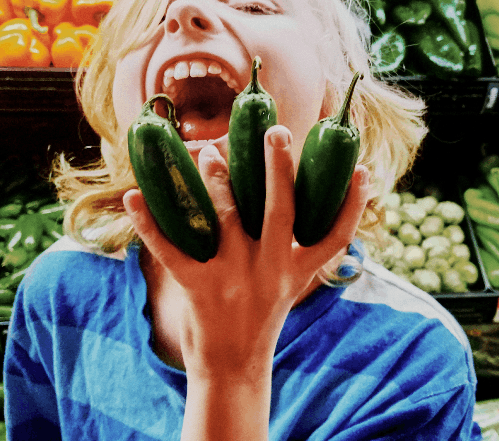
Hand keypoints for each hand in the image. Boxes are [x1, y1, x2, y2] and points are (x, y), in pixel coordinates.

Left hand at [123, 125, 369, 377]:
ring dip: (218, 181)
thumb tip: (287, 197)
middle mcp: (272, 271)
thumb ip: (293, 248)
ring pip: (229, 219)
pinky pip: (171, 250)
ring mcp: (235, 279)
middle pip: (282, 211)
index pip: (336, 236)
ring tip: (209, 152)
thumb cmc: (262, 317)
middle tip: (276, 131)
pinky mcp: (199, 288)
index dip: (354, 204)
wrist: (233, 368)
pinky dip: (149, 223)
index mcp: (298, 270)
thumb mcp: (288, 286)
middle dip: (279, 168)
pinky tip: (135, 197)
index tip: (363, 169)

---------------

→ **YOUR INSTRUCTIONS**: Count the lines in the records above that contain "hand". Reply with the number only.

→ **FINISHED TASK**: 2